(Saved data entries)
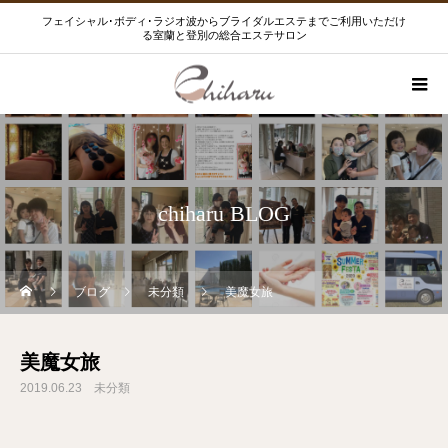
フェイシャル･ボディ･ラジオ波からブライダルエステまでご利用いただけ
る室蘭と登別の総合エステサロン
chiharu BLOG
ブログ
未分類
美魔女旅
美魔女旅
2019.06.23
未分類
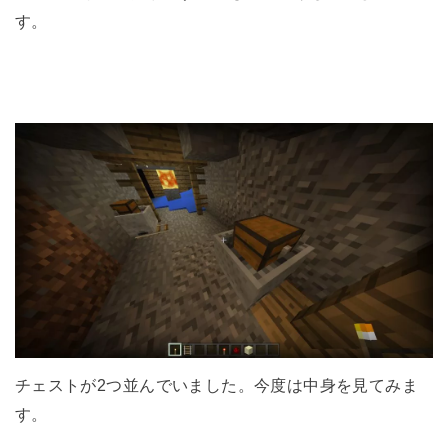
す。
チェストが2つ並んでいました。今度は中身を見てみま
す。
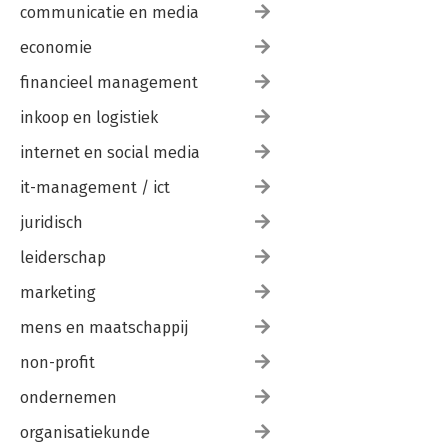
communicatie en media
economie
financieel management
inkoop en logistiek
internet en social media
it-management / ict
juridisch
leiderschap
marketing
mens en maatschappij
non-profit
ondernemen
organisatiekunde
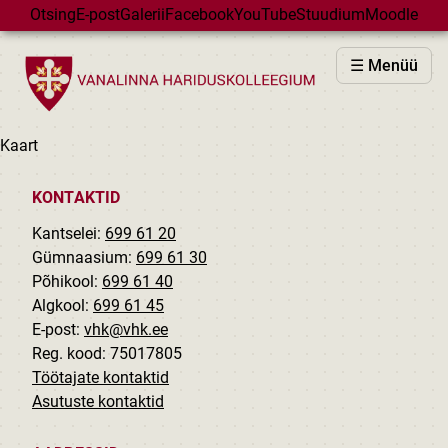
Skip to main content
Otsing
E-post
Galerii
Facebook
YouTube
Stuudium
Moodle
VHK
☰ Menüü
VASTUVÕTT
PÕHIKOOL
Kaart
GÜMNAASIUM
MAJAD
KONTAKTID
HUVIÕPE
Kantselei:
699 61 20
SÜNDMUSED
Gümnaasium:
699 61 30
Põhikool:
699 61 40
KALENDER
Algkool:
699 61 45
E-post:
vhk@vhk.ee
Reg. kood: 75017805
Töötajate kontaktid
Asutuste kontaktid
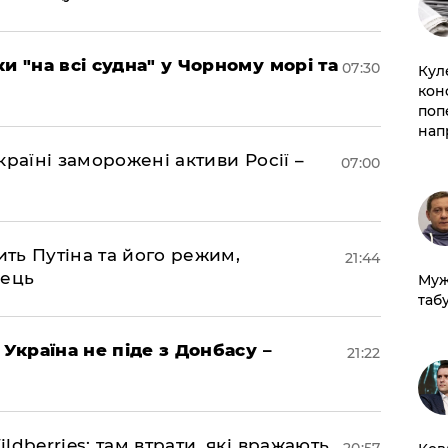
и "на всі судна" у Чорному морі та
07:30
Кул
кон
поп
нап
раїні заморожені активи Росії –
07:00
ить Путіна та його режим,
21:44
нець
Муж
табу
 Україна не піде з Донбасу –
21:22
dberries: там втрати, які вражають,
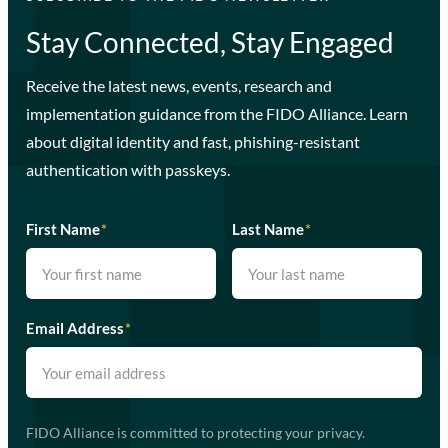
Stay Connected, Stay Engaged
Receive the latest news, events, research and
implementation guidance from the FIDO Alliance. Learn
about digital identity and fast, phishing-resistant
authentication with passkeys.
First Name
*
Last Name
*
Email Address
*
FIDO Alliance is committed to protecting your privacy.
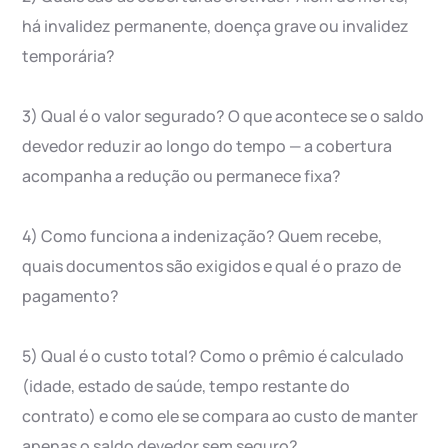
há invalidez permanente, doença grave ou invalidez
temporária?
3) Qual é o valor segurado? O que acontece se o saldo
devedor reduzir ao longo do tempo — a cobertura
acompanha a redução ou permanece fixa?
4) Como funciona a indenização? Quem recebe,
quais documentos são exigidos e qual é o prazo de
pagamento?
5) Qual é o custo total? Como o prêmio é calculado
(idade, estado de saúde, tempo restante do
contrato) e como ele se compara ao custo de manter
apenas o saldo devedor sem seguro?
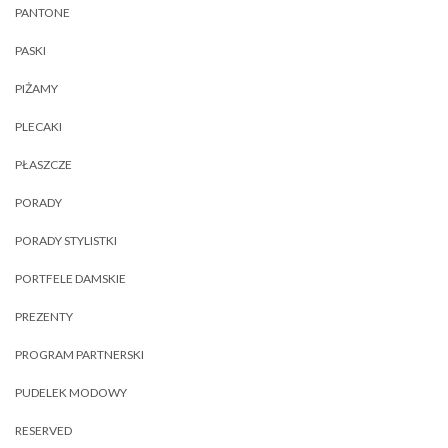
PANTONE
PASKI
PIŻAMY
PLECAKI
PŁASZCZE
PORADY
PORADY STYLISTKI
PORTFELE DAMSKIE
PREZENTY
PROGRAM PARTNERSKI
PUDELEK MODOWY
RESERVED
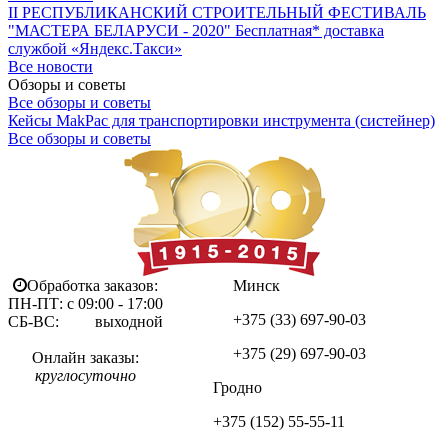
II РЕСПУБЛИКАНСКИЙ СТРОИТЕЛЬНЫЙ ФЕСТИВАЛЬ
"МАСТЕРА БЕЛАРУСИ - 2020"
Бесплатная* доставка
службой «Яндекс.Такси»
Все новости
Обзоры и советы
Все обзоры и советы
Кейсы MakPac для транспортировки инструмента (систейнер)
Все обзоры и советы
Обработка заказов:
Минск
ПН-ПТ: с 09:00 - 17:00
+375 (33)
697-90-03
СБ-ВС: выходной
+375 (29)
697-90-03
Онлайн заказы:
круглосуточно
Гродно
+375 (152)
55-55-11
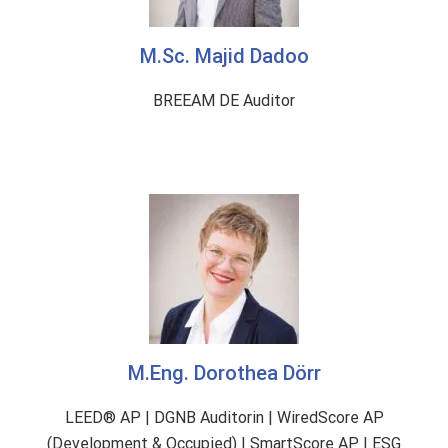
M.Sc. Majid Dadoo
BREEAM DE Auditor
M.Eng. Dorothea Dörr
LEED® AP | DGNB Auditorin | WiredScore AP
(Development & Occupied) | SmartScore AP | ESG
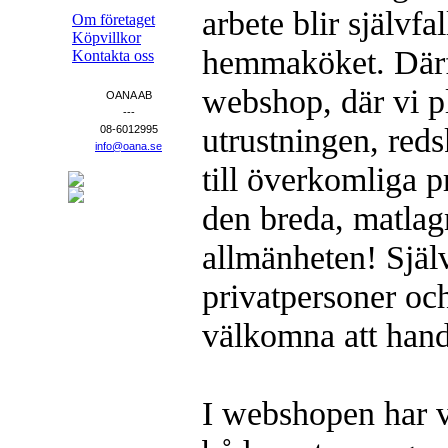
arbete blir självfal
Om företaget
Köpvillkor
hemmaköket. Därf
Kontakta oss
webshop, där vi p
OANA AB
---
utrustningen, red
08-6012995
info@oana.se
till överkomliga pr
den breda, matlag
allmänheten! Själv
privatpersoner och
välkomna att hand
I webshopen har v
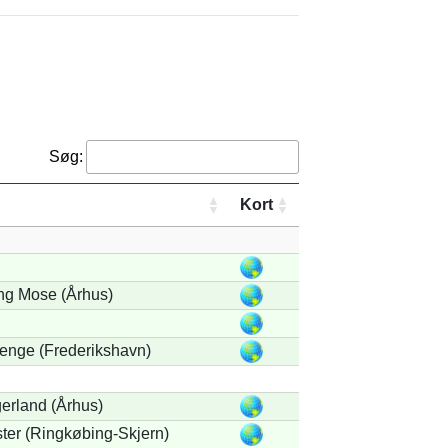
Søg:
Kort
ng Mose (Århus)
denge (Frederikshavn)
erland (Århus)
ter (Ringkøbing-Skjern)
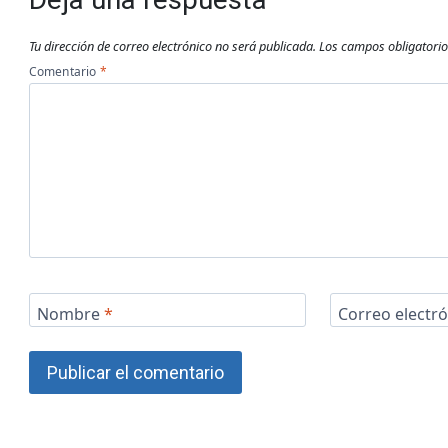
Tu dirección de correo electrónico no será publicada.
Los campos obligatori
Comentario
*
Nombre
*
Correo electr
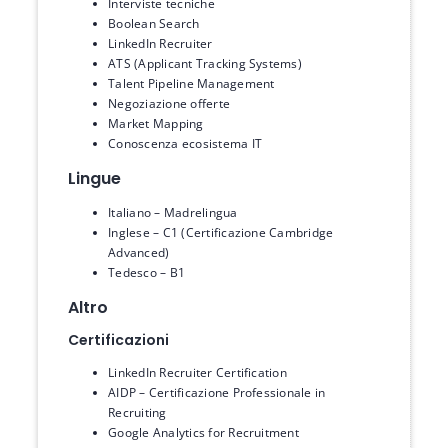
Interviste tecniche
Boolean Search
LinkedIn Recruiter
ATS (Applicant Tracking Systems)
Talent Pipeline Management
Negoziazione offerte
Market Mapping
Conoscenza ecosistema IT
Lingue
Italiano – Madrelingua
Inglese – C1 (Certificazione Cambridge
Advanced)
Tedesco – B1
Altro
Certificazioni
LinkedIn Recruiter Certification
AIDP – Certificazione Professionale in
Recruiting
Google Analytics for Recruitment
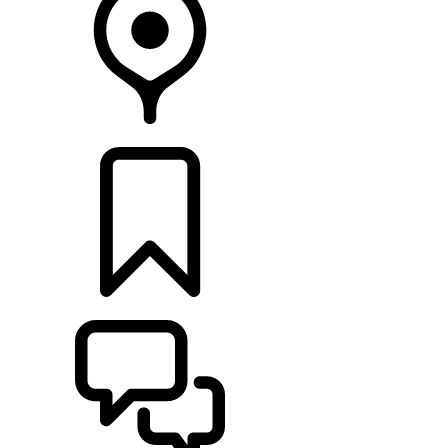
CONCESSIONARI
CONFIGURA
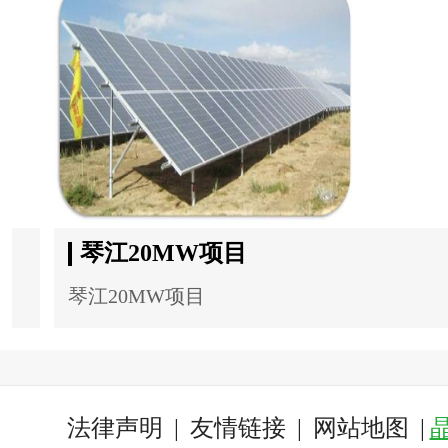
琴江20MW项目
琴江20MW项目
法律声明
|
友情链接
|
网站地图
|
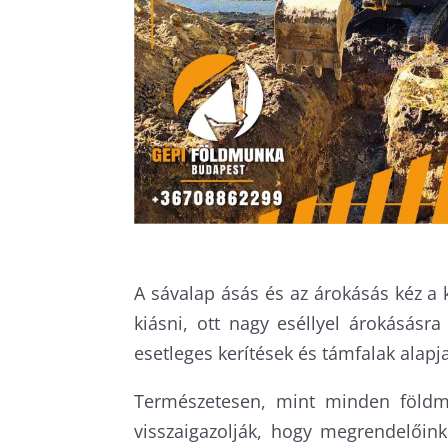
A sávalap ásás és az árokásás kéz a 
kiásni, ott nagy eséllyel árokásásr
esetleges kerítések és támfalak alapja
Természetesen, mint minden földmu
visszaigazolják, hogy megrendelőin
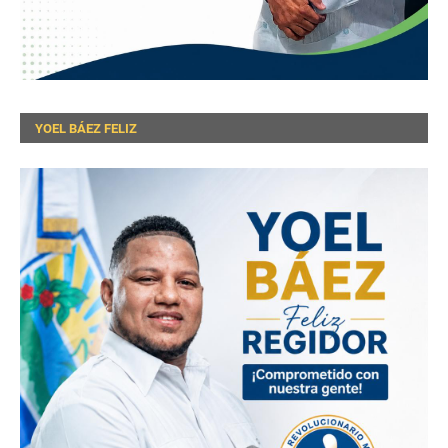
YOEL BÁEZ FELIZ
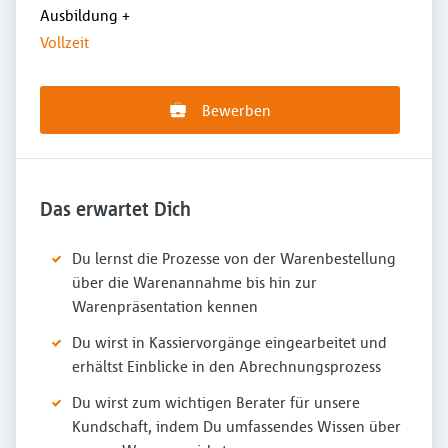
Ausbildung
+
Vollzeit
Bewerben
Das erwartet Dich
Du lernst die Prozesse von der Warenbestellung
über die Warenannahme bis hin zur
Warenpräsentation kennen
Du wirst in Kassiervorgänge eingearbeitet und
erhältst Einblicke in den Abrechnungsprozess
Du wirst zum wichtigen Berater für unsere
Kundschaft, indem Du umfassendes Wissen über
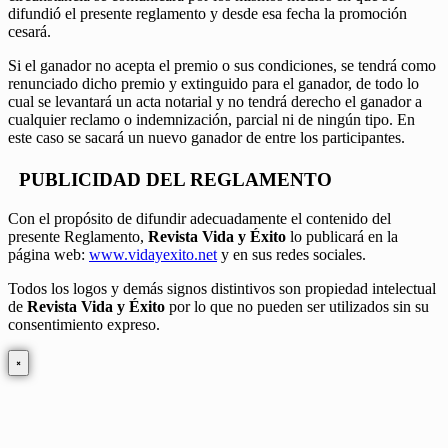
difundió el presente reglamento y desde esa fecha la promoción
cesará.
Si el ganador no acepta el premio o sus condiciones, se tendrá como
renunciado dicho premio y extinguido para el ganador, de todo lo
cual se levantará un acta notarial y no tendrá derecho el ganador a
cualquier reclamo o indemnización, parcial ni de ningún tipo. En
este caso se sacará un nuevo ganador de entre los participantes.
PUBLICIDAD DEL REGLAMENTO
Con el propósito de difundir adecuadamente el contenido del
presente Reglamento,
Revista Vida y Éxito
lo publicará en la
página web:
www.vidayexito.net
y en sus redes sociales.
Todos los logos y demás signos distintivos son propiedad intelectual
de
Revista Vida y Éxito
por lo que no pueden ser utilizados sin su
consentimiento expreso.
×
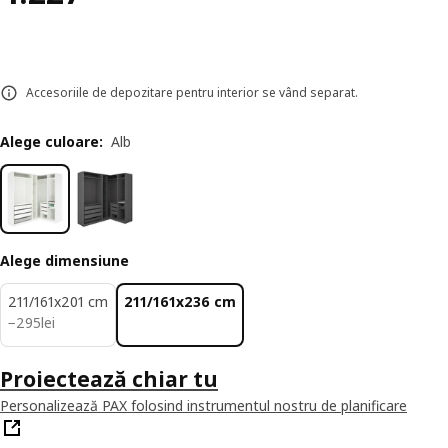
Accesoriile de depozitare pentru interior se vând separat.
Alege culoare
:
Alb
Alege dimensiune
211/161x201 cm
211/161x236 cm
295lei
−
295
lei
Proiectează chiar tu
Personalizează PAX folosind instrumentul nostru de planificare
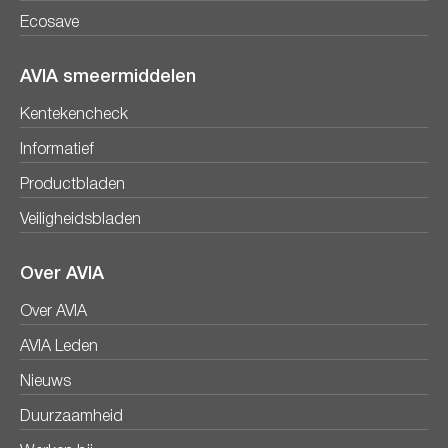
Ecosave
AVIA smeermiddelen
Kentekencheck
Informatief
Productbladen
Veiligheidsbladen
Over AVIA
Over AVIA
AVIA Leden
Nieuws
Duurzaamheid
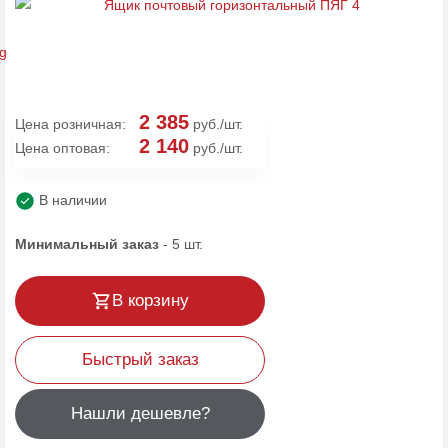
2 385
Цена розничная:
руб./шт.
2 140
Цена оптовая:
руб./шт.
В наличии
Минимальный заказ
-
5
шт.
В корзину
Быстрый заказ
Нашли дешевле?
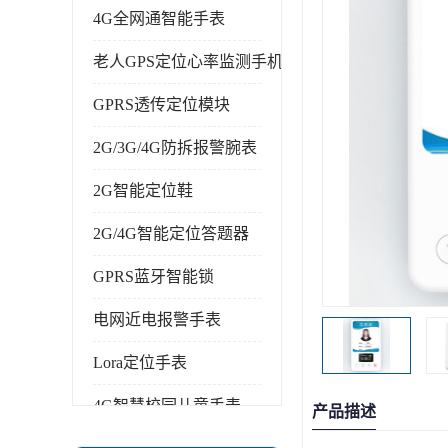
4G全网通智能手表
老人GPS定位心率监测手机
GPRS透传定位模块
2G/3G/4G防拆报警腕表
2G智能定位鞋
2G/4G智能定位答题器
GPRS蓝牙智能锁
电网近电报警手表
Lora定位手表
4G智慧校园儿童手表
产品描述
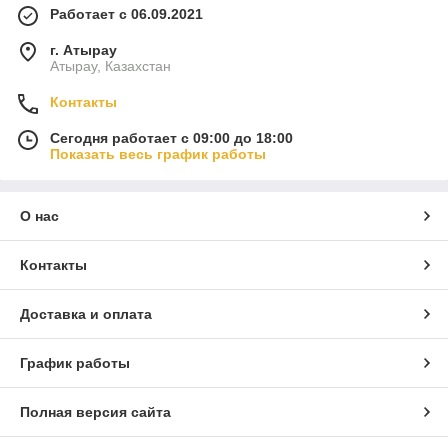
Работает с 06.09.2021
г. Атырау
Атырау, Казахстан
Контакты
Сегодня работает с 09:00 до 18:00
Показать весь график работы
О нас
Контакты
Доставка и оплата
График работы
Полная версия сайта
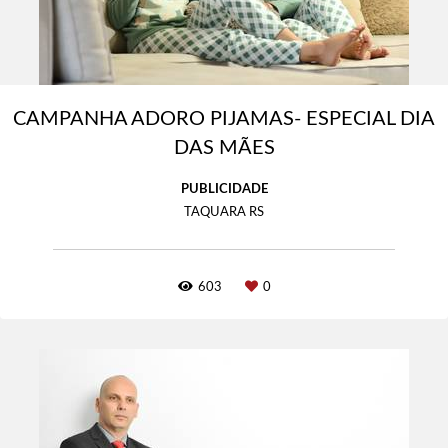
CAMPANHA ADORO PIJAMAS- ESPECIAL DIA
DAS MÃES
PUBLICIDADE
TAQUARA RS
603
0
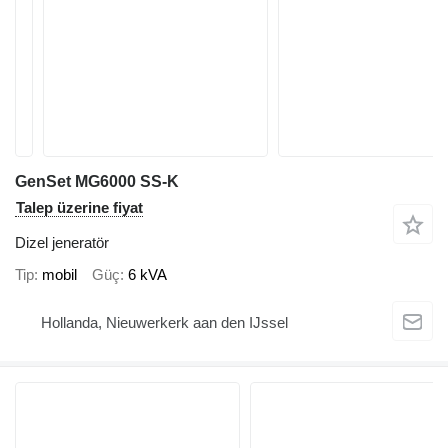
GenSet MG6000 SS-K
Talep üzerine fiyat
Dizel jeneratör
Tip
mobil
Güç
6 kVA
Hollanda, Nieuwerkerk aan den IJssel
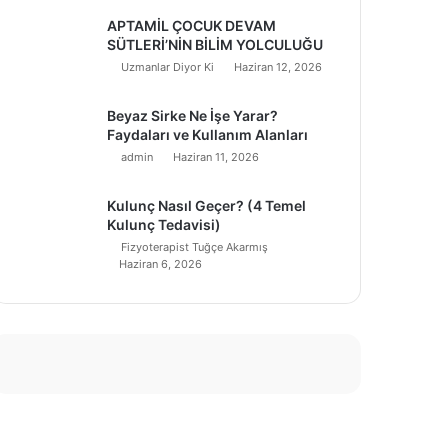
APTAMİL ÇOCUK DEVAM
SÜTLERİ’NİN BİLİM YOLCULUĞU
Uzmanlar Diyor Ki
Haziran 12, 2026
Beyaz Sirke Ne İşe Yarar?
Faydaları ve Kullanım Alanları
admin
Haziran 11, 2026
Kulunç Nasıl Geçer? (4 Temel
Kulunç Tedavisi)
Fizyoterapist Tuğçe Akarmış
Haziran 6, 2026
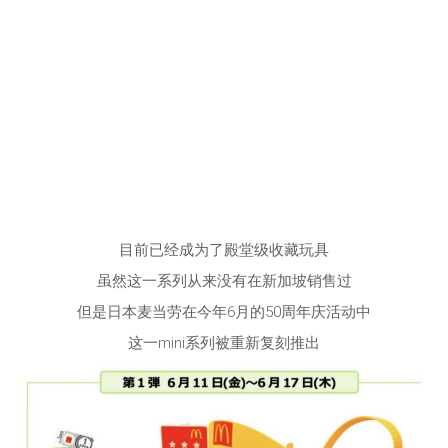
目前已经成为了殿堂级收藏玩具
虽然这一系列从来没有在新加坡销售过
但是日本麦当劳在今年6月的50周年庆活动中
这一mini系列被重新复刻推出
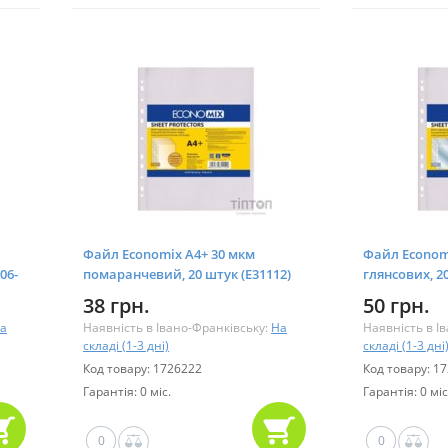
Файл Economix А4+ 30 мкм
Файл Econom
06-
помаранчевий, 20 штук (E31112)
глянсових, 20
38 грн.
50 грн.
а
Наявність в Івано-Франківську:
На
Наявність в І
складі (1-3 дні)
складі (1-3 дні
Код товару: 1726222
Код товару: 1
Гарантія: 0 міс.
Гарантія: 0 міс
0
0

Description of the task: Copy out the lines from the one containing "Файл Economix А4+ 30 мкм" through the last line, word for word.

Response:
Файл Economix А4+ 30 мкм
Файл Econom
06-
помаранчевий, 20 штук (E31112)
глянсових, 20
38 грн.
50 грн.
а
Наявність в Івано-Франківську:
На
Наявність в І
складі (1-3 дні)
складі (1-3 дні
Код товару: 1726222
Код товару: 1
Гарантія: 0 міс.
Гарантія: 0 міс
0
0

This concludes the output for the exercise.